Internationaler Roma-Tag von antiziganistischen Ressentiments überschattet

Der 8. April gilt unter Sinti und Roma seit 1971 weltweit als internationaler Aktionstag, um an die prekäre Situation dieser Minderheit in ihren jeweiligen Heimatländern aufmerksam zu machen. In Deutschland und im europäischen Kontext erinnern Roma und Nicht-Roma an die Opfer des Nationalsozialismus. Weiterhin ist es ein Anliegen des internationalen Roma-Tages, auf die aktuell existierenden Ressentiments, Diskriminierungen und Ausgrenzungen von Sinti und Roma aufmerksam zu machen.

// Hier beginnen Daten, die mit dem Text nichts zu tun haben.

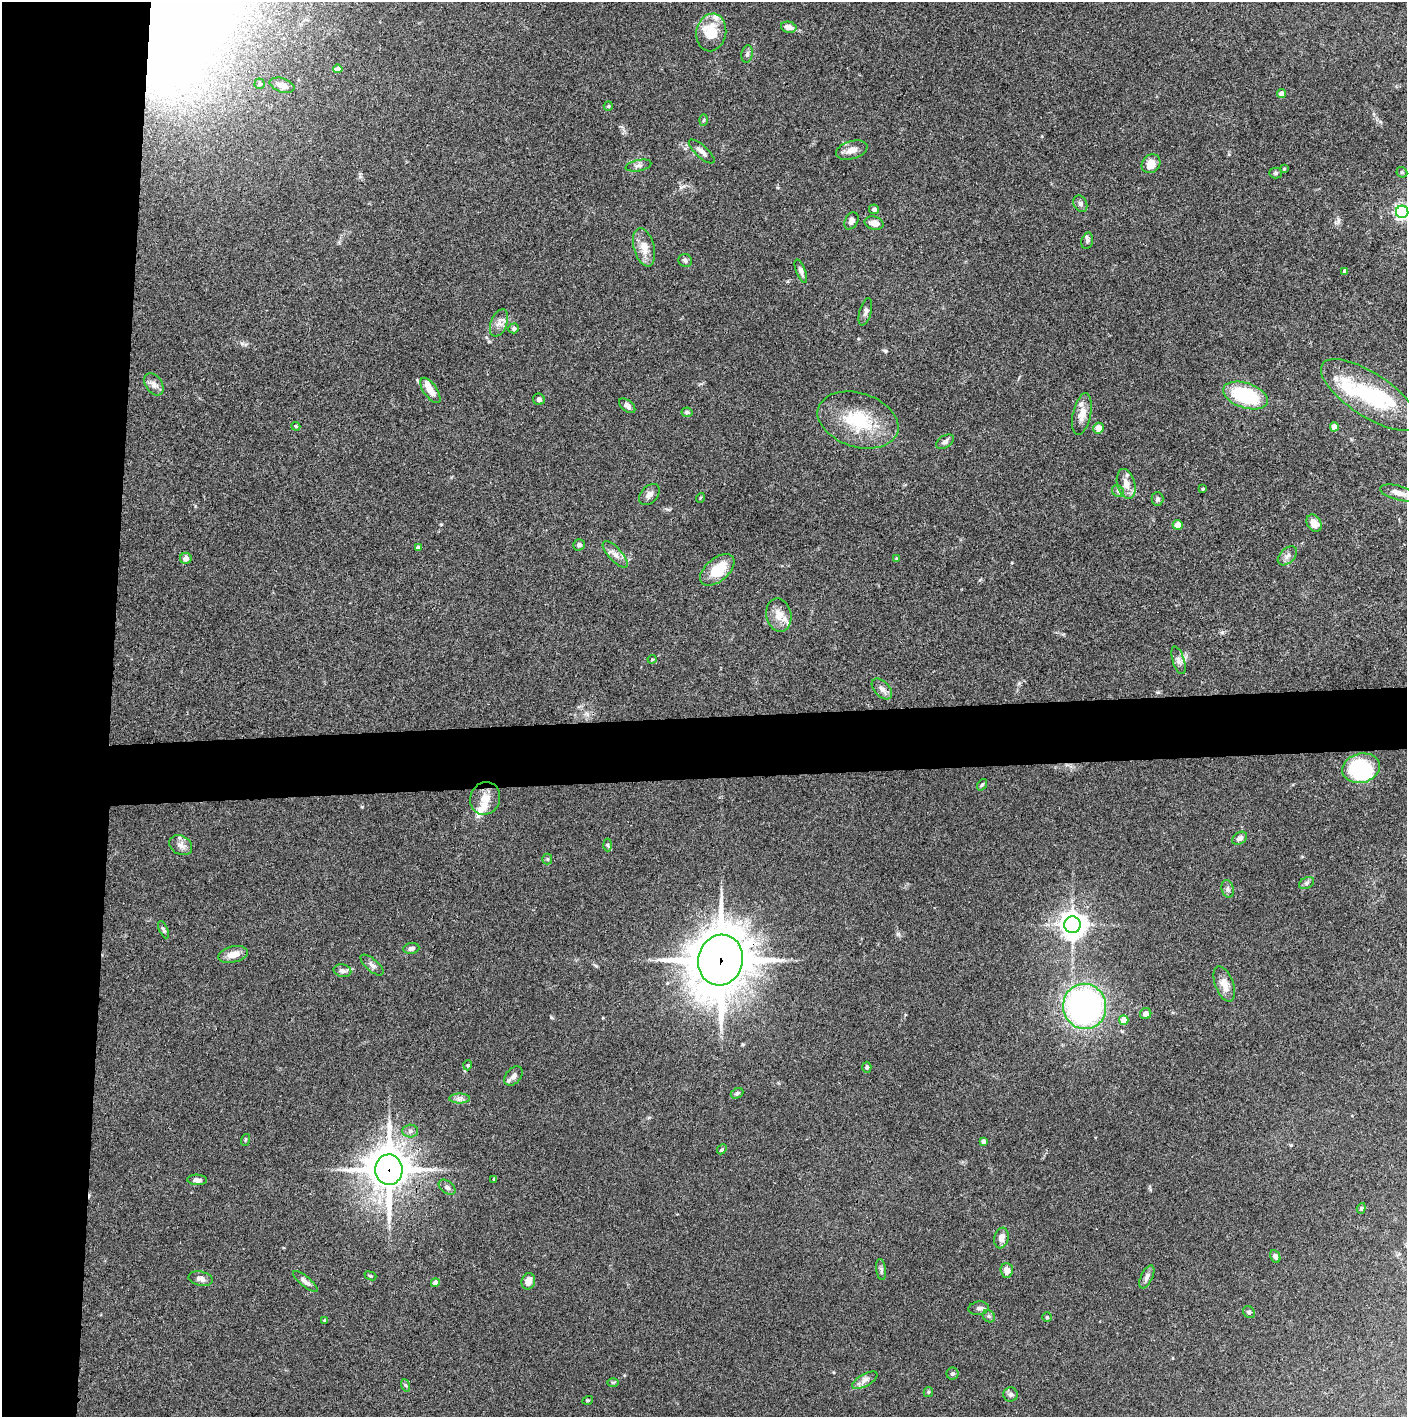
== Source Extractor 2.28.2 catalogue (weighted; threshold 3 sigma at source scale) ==
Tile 4 of 3 x 3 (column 1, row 2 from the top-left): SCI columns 2-1406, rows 1415-2829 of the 4221 x 4244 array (HDU 1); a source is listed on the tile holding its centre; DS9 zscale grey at full resolution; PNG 1409 x 1419 px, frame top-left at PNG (2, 2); each listed source drawn as its Kron ellipse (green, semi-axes under 4 px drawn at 4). Shown black and unused: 12% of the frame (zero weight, under 3 of 4 exposures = <1% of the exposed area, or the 3 px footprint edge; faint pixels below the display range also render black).
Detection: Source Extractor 2.28.2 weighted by HDU 2 'WHT'; one run over the whole footprint, this tile lists its part. Background 0.0746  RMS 0.0055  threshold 0.0249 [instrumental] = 3 sigma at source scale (4.5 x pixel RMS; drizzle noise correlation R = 1.50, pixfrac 1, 0.05/0.05 arcsec/px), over >= 5 px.
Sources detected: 129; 3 inside a brighter object's white glare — neither listed nor drawn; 8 inside a brighter listed object's ellipse — not listed separately; the other 118 listed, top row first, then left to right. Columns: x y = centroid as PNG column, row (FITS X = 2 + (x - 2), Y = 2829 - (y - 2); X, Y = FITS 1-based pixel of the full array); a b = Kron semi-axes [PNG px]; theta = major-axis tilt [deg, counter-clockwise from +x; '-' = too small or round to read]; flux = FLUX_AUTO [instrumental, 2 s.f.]
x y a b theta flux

Die Ausgrenzung und Diskriminierung gegenüber Sinti und Roma nimmt laut Jacques Delfeld, 1. Vorsitzender des Verbandes Deutscher Sinti und Roma, Landesverband Rheinland-Pfalz, aktuell wieder in besorgniserregender Weise zu. Diese werden z.B. in Bulgarien und Rumänien wieder als Sündenböcke für die aktuelle Corona Krise missbraucht. Es ist besonders in dieser Krisenzeit wichtig darauf zu achten, Sinti und Roma den Zugang zu den gesellschaftlichen Institutionen zu sichern und damit deren Teilhabe am sozialen Leben zu gewährleisten.

Es gehe nicht an, bestehende Ausgrenzung Mechanismen zu dulden und diese Menschen – besonders in der aktuellen Lage – faktisch von jeglicher Grundversorgung abzuschneiden. Der Tagesspiegel berichtet, dass in Bulgarien bereits mehrere von Sinti und Roma bewohnte Stadtviertel abgeriegelt worden seien. Damit würden Roma rechtswidrig von jeder medizinischen Versorgung, der Versorgung mit Lebensmitteln und allen anderen Gütern des täglichen Bedarfs abgeschnitten. Ein solcher Zustand ist nicht hinnehmbar und auch nicht mit den demokratischen Grundwerten der EU vereinbar. Diesen antiziganistischen Entwicklungen müssen die entsprechenden Mitgliedsländer entschieden entgegentreten. Mit der Abriegelung der Siedlungen in Bulgarien und Rumänien hat sich die Diskriminierung gegen die Roma intensiviert und eine neue Dimension erreicht.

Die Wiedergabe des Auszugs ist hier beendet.